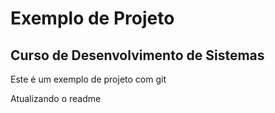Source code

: # Exemplo de Projeto

## Curso de Desenvolvimento de Sistemas

Este é um exemplo de projeto com git

Atualizando o readme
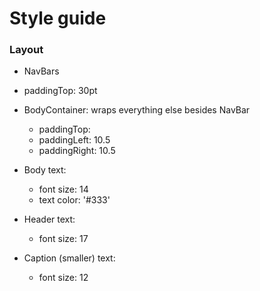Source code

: 

# Style guide


### Layout

* NavBars
 - paddingTop: 30pt

* BodyContainer: wraps everything else besides NavBar
  - paddingTop:
  - paddingLeft: 10.5
  - paddingRight: 10.5


* Body text:
  - font size: 14
  - text color: '#333'

* Header text:
  - font size: 17

* Caption (smaller) text:
  - font size: 12
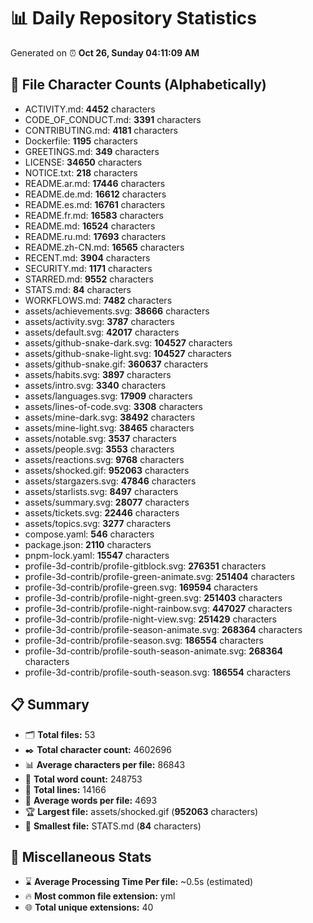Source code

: # 📊 Daily Repository Statistics
Generated on ⏰ **Oct 26, Sunday 04:11:09 AM**

## 📂 File Character Counts (Alphabetically)
- ACTIVITY.md: **4452** characters
- CODE_OF_CONDUCT.md: **3391** characters
- CONTRIBUTING.md: **4181** characters
- Dockerfile: **1195** characters
- GREETINGS.md: **349** characters
- LICENSE: **34650** characters
- NOTICE.txt: **218** characters
- README.ar.md: **17446** characters
- README.de.md: **16612** characters
- README.es.md: **16761** characters
- README.fr.md: **16583** characters
- README.md: **16524** characters
- README.ru.md: **17693** characters
- README.zh-CN.md: **16565** characters
- RECENT.md: **3904** characters
- SECURITY.md: **1171** characters
- STARRED.md: **9552** characters
- STATS.md: **84** characters
- WORKFLOWS.md: **7482** characters
- assets/achievements.svg: **38666** characters
- assets/activity.svg: **3787** characters
- assets/default.svg: **42017** characters
- assets/github-snake-dark.svg: **104527** characters
- assets/github-snake-light.svg: **104527** characters
- assets/github-snake.gif: **360637** characters
- assets/habits.svg: **3897** characters
- assets/intro.svg: **3340** characters
- assets/languages.svg: **17909** characters
- assets/lines-of-code.svg: **3308** characters
- assets/mine-dark.svg: **38492** characters
- assets/mine-light.svg: **38465** characters
- assets/notable.svg: **3537** characters
- assets/people.svg: **3553** characters
- assets/reactions.svg: **9768** characters
- assets/shocked.gif: **952063** characters
- assets/stargazers.svg: **47846** characters
- assets/starlists.svg: **8497** characters
- assets/summary.svg: **28077** characters
- assets/tickets.svg: **22446** characters
- assets/topics.svg: **3277** characters
- compose.yaml: **546** characters
- package.json: **2110** characters
- pnpm-lock.yaml: **15547** characters
- profile-3d-contrib/profile-gitblock.svg: **276351** characters
- profile-3d-contrib/profile-green-animate.svg: **251404** characters
- profile-3d-contrib/profile-green.svg: **169594** characters
- profile-3d-contrib/profile-night-green.svg: **251403** characters
- profile-3d-contrib/profile-night-rainbow.svg: **447027** characters
- profile-3d-contrib/profile-night-view.svg: **251429** characters
- profile-3d-contrib/profile-season-animate.svg: **268364** characters
- profile-3d-contrib/profile-season.svg: **186554** characters
- profile-3d-contrib/profile-south-season-animate.svg: **268364** characters
- profile-3d-contrib/profile-south-season.svg: **186554** characters

## 📋 Summary
- 🗂️ **Total files:** 53
- ✒️ **Total character count:** 4602696
- 📊 **Average characters per file:** 86843
- 📝 **Total word count:** 248753
- 🧾 **Total lines:** 14166
- 📐 **Average words per file:** 4693
- 🏆 **Largest file:** assets/shocked.gif (**952063** characters)
- 🥉 **Smallest file:** STATS.md (**84** characters)

## 🌟 Miscellaneous Stats
- ⌛ **Average Processing Time Per file:** ~0.5s (estimated)
- 🔥 **Most common file extension:** yml
- 🌐 **Total unique extensions:** 40
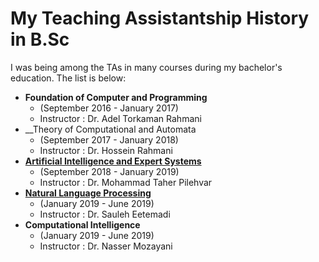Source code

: # My Teaching Assistantship History in B.Sc
I was being among the TAs in many courses during my bachelor's education. The list is below:

* __Foundation of Computer and Programming__ 
  - (September 2016 - January 2017)
  - Instructor : Dr. Adel Torkaman Rahmani 
* __Theory of Computational and Automata
  - (September 2017 - January 2018)
  - Instructor : Dr. Hossein Rahmani 
* __[Artificial Intelligence and Expert Systems](https://iust-courses.github.io/ai97/)__ 
  - (September 2018 - January 2019)
  - Instructor : Dr. Mohammad Taher Pilehvar
* __[Natural Language Processing](https://sauleh.github.io/nlp97/)__ 
  - (January 2019 - June 2019)
  - Instructor : Dr. Sauleh Eetemadi
* __Computational Intelligence__
  - (January 2019 - June 2019)
  - Instructor : Dr. Nasser Mozayani
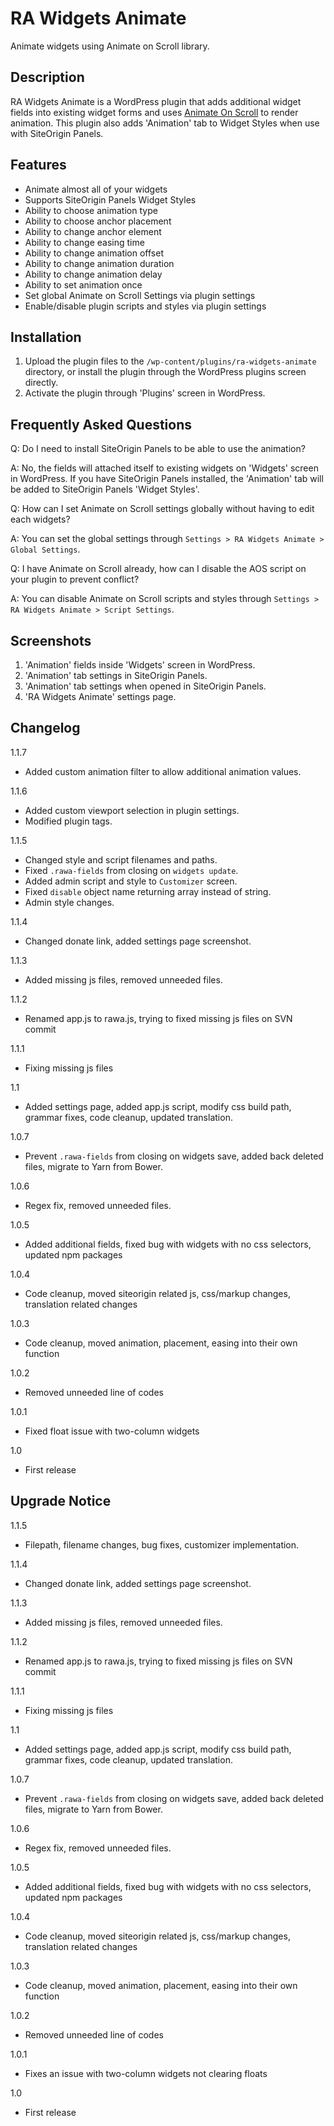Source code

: # RA Widgets Animate

Animate widgets using Animate on Scroll library.

## Description

RA Widgets Animate is a WordPress plugin that adds additional widget fields into existing widget forms and uses [Animate On Scroll](https://michalsnik.github.io/aos/) to render animation. This plugin also adds 'Animation' tab to Widget Styles when use with SiteOrigin Panels.

## Features

* Animate almost all of your widgets
* Supports SiteOrigin Panels Widget Styles
* Ability to choose animation type
* Ability to choose anchor placement
* Ability to change anchor element
* Ability to change easing time
* Ability to change animation offset
* Ability to change animation duration
* Ability to change animation delay
* Ability to set animation once
* Set global Animate on Scroll Settings via plugin settings
* Enable/disable plugin scripts and styles via plugin settings

## Installation

1. Upload the plugin files to the `/wp-content/plugins/ra-widgets-animate` directory, or install the plugin through the WordPress plugins screen directly.
2. Activate the plugin through 'Plugins' screen in WordPress.

## Frequently Asked Questions

Q: Do I need to install SiteOrigin Panels to be able to use the animation?

A: No, the fields will attached itself to existing widgets on 'Widgets' screen in WordPress. If you have SiteOrigin Panels installed, the 'Animation' tab will be added to SiteOrigin Panels 'Widget Styles'.

Q: How can I set Animate on Scroll settings globally without having to edit each widgets?

A: You can set the global settings through `Settings > RA Widgets Animate > Global Settings`.

Q: I have Animate on Scroll already, how can I disable the AOS script on your plugin to prevent conflict?

A: You can disable Animate on Scroll scripts and styles through `Settings > RA Widgets Animate > Script Settings`.


## Screenshots

1. 'Animation' fields inside 'Widgets' screen in WordPress.
2. 'Animation' tab settings in SiteOrigin Panels.
3. 'Animation' tab settings when opened in SiteOrigin Panels.
4. 'RA Widgets Animate' settings page.

## Changelog

1.1.7
* Added custom animation filter to allow additional animation values.

1.1.6
* Added custom viewport selection in plugin settings.
* Modified plugin tags.

1.1.5
* Changed style and script filenames and paths.
* Fixed `.rawa-fields` from closing on `widgets update`.
* Added admin script and style to `Customizer` screen.
* Fixed `disable` object name returning array instead of string.  
* Admin style changes.

1.1.4
* Changed donate link, added settings page screenshot.

1.1.3
* Added missing js files, removed unneeded files.

1.1.2
* Renamed app.js to rawa.js, trying to fixed missing js files on SVN commit

1.1.1
* Fixing missing js files

1.1
* Added settings page, added app.js script, modify css build path, grammar fixes, code cleanup, updated translation.

1.0.7
* Prevent `.rawa-fields` from closing on widgets save, added back deleted files, migrate to Yarn from Bower.

1.0.6
* Regex fix, removed unneeded files.

1.0.5
* Added additional fields, fixed bug with widgets with no css selectors, updated npm packages

1.0.4
* Code cleanup, moved siteorigin related js, css/markup changes, translation related changes

1.0.3
* Code cleanup, moved animation, placement, easing into their own function

1.0.2
* Removed unneeded line of codes

1.0.1
* Fixed float issue with two-column widgets

1.0
* First release

## Upgrade Notice
1.1.5
* Filepath, filename changes, bug fixes, customizer implementation.

1.1.4
* Changed donate link, added settings page screenshot.

1.1.3
* Added missing js files, removed unneeded files.

1.1.2
* Renamed app.js to rawa.js, trying to fixed missing js files on SVN commit

1.1.1
* Fixing missing js files

1.1
* Added settings page, added app.js script, modify css build path, grammar fixes, code cleanup, updated translation.

1.0.7
* Prevent `.rawa-fields` from closing on widgets save, added back deleted files, migrate to Yarn from Bower.

1.0.6
* Regex fix, removed unneeded files.

1.0.5
* Added additional fields, fixed bug with widgets with no css selectors, updated npm packages

1.0.4
* Code cleanup, moved siteorigin related js, css/markup changes, translation related changes

1.0.3
* Code cleanup, moved animation, placement, easing into their own function

1.0.2
* Removed unneeded line of codes

1.0.1
* Fixes an issue with two-column widgets not clearing floats

1.0
* First release
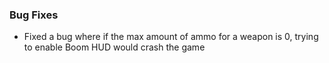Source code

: ### Bug Fixes
- Fixed a bug where if the max amount of ammo for a weapon is 0, trying to enable Boom HUD would crash the game
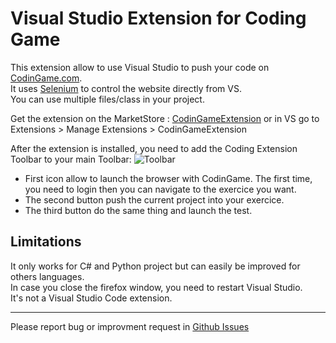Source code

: # Visual Studio Extension for Coding Game

This extension allow to use Visual Studio to push your code on [CodinGame.com](https://codingame.com).  
It uses [Selenium](https://www.selenium.dev/) to control the website directly from VS.  
You can use multiple files/class in your project.

Get the extension on the MarketStore : [CodinGameExtension](https://marketplace.visualstudio.com/items?itemName=RenaudR.CodinGameExtension) or in VS go to Extensions > Manage Extensions > CodinGameExtension


After the extension is installed, you need to add the Coding Extension Toolbar to your main Toolbar:
![Toolbar](Doc/Screenshot/Toolbar.png)
* First icon allow to launch the browser with CodinGame. The first time, you need to login then you can navigate to the exercice you want.
* The second button push the current project into your exercice.
* The third button do the same thing and launch the test.


## Limitations
It only works for C# and Python project but can easily be improved for others languages.  
In case you close the firefox window, you need to restart Visual Studio.  
It's not a Visual Studio Code extension.  

----------
Please report bug or improvment request in [Github Issues](https://github.com/dk588/CodingGameExtension/issues)
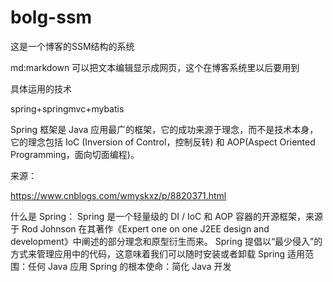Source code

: # bolg-ssm
这是一个博客的SSM结构的系统

md:markdown 可以把文本编辑显示成网页，这个在博客系统里以后要用到

具体运用的技术

spring+springmvc+mybatis

Spring 框架是 Java 应用最广的框架，它的成功来源于理念，而不是技术本身，它的理念包括 IoC (Inversion of Control，控制反转) 和 AOP(Aspect Oriented Programming，面向切面编程)。


来源：

https://www.cnblogs.com/wmyskxz/p/8820371.html

什么是 Spring：
Spring 是一个轻量级的 DI / IoC 和 AOP 容器的开源框架，来源于 Rod Johnson 在其著作《Expert one on one J2EE design and development》中阐述的部分理念和原型衍生而来。
Spring 提倡以“最少侵入”的方式来管理应用中的代码，这意味着我们可以随时安装或者卸载 Spring
适用范围：任何 Java 应用
Spring 的根本使命：简化 Java 开发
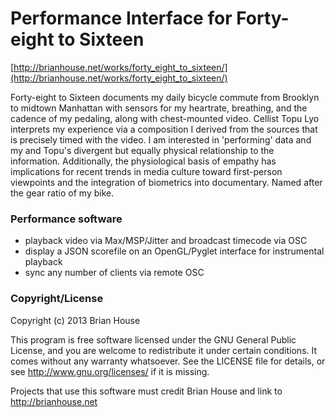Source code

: Performance Interface for Forty-eight to Sixteen
================================================

[http://brianhouse.net/works/forty_eight_to_sixteen/](http://brianhouse.net/works/forty_eight_to_sixteen/)

Forty-eight to Sixteen documents my daily bicycle commute from Brooklyn to midtown Manhattan with sensors for my heartrate, breathing, and the cadence of my pedaling, along with chest-mounted video. Cellist Topu Lyo interprets my experience via a composition I derived from the sources that is precisely timed with the video. I am interested in 'performing' data and my and Topu's divergent but equally physical relationship to the information. Additionally, the physiological basis of empathy has implications for recent trends in media culture toward first-person viewpoints and the integration of biometrics into documentary. Named after the gear ratio of my bike.


### Performance software

- playback video via Max/MSP/Jitter and broadcast timecode via OSC
- display a JSON scorefile on an OpenGL/Pyglet interface for instrumental playback
- sync any number of clients via remote OSC


### Copyright/License

Copyright (c) 2013 Brian House

This program is free software licensed under the GNU General Public License, and you are welcome to redistribute it under certain conditions. It comes without any warranty whatsoever. See the LICENSE file for details, or see <http://www.gnu.org/licenses/> if it is missing.

Projects that use this software must credit Brian House and link to http://brianhouse.net
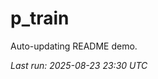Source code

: # p_train

Auto-updating README demo.

<!--START_SECTION:status-->
_Last run: 2025-08-23 23:30 UTC_
<!--END_SECTION:status-->


















































































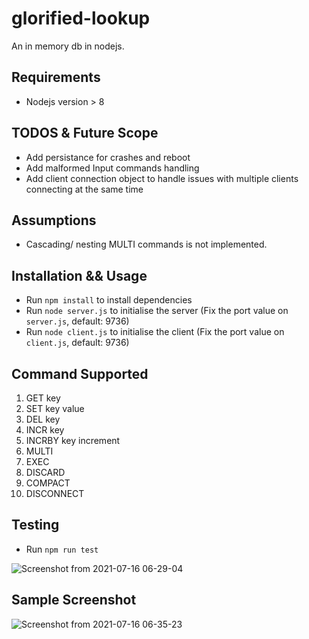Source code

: # glorified-lookup
An in memory db in nodejs.

## Requirements
- Nodejs version > 8


## TODOS & Future Scope
- Add persistance for crashes and reboot
- Add  malformed Input commands handling
- Add client connection object to handle issues with multiple clients connecting at the same time

## Assumptions
- Cascading/ nesting MULTI commands is not implemented. 


## Installation && Usage

- Run `npm install` to install dependencies
- Run `node server.js` to initialise the server (Fix the port value on `server.js`, default: 9736)
- Run `node client.js` to initialise the client (Fix the port value on `client.js`,  default: 9736)


## Command Supported
1. GET key
2. SET key value
3. DEL key
4. INCR key
5. INCRBY key increment
6. MULTI
7. EXEC
8. DISCARD
9. COMPACT
10. DISCONNECT

## Testing
- Run `npm run test`

![Screenshot from 2021-07-16 06-29-04](https://user-images.githubusercontent.com/6171567/125876020-60b0ae9d-1414-4509-a1e5-edfd1081e548.png)

## Sample Screenshot
![Screenshot from 2021-07-16 06-35-23](https://user-images.githubusercontent.com/6171567/125876474-bc9fcfdd-263f-4f33-a637-e9505e275186.png)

THE PROBLEM –
Give the exact lines, and only those, from the line containing "- NOTICE.txt: **218** characters" through the line containing "- assets/activity.svg: **3787** characters" in the entries above.

YOUR RESPONSE –
- NOTICE.txt: **218** characters
- README.ar.md: **17446** characters
- README.de.md: **16612** characters
- README.es.md: **16761** characters
- README.fr.md: **16583** characters
- README.md: **16524** characters
- README.ru.md: **17693** characters
- README.zh-CN.md: **16565** characters
- RECENT.md: **3904** characters
- SECURITY.md: **1171** characters
- STARRED.md: **9552** characters
- STATS.md: **84** characters
- WORKFLOWS.md: **7482** characters
- assets/achievements.svg: **38666** characters
- assets/activity.svg: **3787** characters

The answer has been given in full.